### Set exercise 1
In the tax opinion letter, copy word for word the part that begins at the words "Dear Sir or" and stops after "in the Appendix.".
### Set exercise 2
Answer these questions from the tax opinion letter:
(a) What date does the letter bear?
(b) What is the letter's reference number?
(c) For which fiscal year is the Company's annual report filed?

EX-8.1 4 ny20045389x3_ex8-1.htm EXHIBIT 8.1

Exhibit 8.1

PRIVILEGED AND CONFIDENTIAL
29 May 2025

BY EMAIL


Hafnia Limited
10 Pasir Panjang Road
#18-01
Mapletree Business City
Singapore 117438


Our Reference: 2025 0020


Dear Sir or Madam

HAFNIA LIMITED – MATERIAL SINGAPORE TAX CONSIDERATIONS

1.
We have acted as Singapore adviser on matters of Singapore tax laws to Hafnia Limited (the “Company”), a Singapore public company limited by shares, in connection with the filing of the Company’s annual report for the fiscal year ended December 31, 2024 as set forth in the Form 20F (the “Annual Report”) with the United States Securities and Exchange Commission (“SEC”) under the Securities Exchange Act of 1934, as amended (the “Securities Exchange Act”).

2.
You have requested our opinion concerning the statements in the Annual Report under the section “Singapore Tax Considerations”, comprising the subsections “Income Taxation Under Singapore Law”, “Stamp Duty”, “Goods and Services Tax” and “Tax Treaties Regarding Withholding Taxes” as set out in the Appendix.

[Stored records]
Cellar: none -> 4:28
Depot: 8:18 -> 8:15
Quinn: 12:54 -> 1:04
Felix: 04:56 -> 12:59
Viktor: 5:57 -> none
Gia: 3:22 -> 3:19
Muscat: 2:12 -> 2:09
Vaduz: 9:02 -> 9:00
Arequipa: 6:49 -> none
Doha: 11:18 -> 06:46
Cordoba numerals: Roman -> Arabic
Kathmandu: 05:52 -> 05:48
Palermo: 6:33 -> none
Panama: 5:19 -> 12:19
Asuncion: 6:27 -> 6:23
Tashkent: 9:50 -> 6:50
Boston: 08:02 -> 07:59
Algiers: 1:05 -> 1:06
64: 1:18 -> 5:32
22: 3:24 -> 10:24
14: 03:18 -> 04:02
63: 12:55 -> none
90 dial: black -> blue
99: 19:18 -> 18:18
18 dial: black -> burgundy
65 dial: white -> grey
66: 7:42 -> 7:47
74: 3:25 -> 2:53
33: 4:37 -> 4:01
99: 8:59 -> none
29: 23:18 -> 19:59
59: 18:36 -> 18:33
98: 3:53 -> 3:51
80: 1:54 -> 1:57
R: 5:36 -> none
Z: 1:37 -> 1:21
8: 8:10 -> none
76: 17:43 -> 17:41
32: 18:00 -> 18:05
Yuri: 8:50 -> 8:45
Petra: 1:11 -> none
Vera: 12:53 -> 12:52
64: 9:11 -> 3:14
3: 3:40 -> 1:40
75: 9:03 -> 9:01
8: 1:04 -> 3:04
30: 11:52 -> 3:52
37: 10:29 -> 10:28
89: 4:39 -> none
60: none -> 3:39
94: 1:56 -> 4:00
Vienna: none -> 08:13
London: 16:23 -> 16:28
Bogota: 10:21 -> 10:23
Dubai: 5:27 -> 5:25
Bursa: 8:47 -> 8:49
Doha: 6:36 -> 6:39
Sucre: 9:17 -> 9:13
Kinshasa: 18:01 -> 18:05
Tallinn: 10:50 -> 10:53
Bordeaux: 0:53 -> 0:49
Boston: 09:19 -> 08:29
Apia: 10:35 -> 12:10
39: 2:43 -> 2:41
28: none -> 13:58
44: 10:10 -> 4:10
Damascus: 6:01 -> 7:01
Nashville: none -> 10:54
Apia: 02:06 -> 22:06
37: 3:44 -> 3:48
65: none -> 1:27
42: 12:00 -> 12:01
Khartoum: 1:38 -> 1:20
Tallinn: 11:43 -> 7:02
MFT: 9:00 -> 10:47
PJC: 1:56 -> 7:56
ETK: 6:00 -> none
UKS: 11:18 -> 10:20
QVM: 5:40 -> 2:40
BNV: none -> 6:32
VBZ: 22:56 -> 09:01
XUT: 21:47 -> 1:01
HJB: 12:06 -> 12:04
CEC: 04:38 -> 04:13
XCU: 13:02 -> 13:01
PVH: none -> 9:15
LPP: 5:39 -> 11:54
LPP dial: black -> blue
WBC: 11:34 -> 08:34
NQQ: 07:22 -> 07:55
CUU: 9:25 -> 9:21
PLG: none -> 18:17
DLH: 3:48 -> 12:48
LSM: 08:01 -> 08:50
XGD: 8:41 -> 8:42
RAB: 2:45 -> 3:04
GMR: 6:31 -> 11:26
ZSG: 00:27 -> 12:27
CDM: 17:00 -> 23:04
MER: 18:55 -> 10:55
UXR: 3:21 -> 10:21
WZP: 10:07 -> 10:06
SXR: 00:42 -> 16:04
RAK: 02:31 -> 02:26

### Exercise solution 1
Dear Sir or Madam

HAFNIA LIMITED – MATERIAL SINGAPORE TAX CONSIDERATIONS

1.
We have acted as Singapore adviser on matters of Singapore tax laws to Hafnia Limited (the “Company”), a Singapore public company limited by shares, in connection with the filing of the Company’s annual report for the fiscal year ended December 31, 2024 as set forth in the Form 20F (the “Annual Report”) with the United States Securities and Exchange Commission (“SEC”) under the Securities Exchange Act of 1934, as amended (the “Securities Exchange Act”).

2.
You have requested our opinion concerning the statements in the Annual Report under the section “Singapore Tax Considerations”, comprising the subsections “Income Taxation Under Singapore Law”, “Stamp Duty”, “Goods and Services Tax” and “Tax Treaties Regarding Withholding Taxes” as set out in the Appendix.

### Exercise solution 2
(a) 29 May 2025
(b) 2025 0020
(c) The fiscal year ended December 31, 2024